無事是貴人(臨済録)
歳末、茶室などでよく見かける語です。
『臨済録』に「無事是れ貴人、但だ造作する事なかれ」とあるところから出ています。
この一年間たいした災難に遭遇することもなく、無事安泰に暮らしたという感謝の念と、またもう一年も無事でありたいと願う言葉して理解されがちですが、禅語として「無事是貴人」は少々違います。私たち人間には生まれながらに仏祖と寸分違わない純粋な人間性、すなわち仏になる素質というべきものがあるのです。しかるにそれを自分自身に向けて探究するのではなくて、外に向かって仏を求め、祖を求め、善知識を求め、悟りを求め、安心を求めて、ウロウロしているのが現実です。
「求心やむ処即ち無事」と臨済禅師は一喝します。求心すること、すなわち求める心がなくなったところが無事であり、貴人であり、仏であり、悟りであり、安心であるというわけです。とかく人はなにごとでも自分を離れて他にその「根」を求めがちですが、自分に振り返って自分の中に潜在している「根」を見つけ出す態度が必要なのではないでしょうか。

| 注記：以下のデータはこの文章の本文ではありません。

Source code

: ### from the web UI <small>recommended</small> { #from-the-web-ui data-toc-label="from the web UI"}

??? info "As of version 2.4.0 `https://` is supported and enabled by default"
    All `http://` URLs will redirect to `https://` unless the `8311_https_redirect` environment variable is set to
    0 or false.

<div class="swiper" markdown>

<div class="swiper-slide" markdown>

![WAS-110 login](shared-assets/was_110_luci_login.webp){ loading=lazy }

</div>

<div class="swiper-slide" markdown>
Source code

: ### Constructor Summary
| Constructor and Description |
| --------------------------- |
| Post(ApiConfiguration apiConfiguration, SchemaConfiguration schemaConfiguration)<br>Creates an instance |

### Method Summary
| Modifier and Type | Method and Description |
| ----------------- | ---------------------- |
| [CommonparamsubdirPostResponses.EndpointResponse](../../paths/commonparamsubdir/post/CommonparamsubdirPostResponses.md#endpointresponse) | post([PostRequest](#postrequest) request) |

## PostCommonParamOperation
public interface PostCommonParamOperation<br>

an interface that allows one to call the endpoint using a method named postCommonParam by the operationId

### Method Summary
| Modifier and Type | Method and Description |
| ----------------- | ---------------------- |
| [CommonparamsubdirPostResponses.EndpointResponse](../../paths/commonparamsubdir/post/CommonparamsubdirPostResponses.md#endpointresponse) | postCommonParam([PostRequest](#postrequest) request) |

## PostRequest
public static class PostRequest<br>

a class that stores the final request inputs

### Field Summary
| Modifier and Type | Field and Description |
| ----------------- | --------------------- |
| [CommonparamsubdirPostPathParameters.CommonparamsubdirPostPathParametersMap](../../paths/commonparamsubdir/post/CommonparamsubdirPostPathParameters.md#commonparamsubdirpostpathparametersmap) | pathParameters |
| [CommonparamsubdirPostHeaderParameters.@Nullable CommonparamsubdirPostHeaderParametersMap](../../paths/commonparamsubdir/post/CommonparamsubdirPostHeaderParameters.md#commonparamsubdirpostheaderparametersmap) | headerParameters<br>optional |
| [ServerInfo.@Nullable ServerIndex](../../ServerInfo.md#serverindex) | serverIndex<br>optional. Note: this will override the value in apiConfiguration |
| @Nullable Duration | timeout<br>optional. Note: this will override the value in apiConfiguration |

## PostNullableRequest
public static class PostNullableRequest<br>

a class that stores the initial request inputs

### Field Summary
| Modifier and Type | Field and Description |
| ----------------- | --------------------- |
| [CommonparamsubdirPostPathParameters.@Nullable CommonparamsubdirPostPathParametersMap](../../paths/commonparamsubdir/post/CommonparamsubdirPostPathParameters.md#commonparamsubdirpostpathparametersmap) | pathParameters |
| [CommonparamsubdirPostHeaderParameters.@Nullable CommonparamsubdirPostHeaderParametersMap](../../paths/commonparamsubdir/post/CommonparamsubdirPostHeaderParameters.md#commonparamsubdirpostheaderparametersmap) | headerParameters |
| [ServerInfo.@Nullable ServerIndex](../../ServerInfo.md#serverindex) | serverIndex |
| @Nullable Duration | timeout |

しかし、金も欲しい、色も欲しい、地位も欲しいとやむことない欲望の渦に翻弄される私達にとって、この「無事是れ貴人」の語はそういう理屈は別として、ずはり、燃え盛る煩悩の火をまず消して、人間本来の静かな心に立ち返らせることを教えているような気がします。試みに一度「無事是貴人」の軸の前に座してください。必ずや心に感ずるものがあるはずです。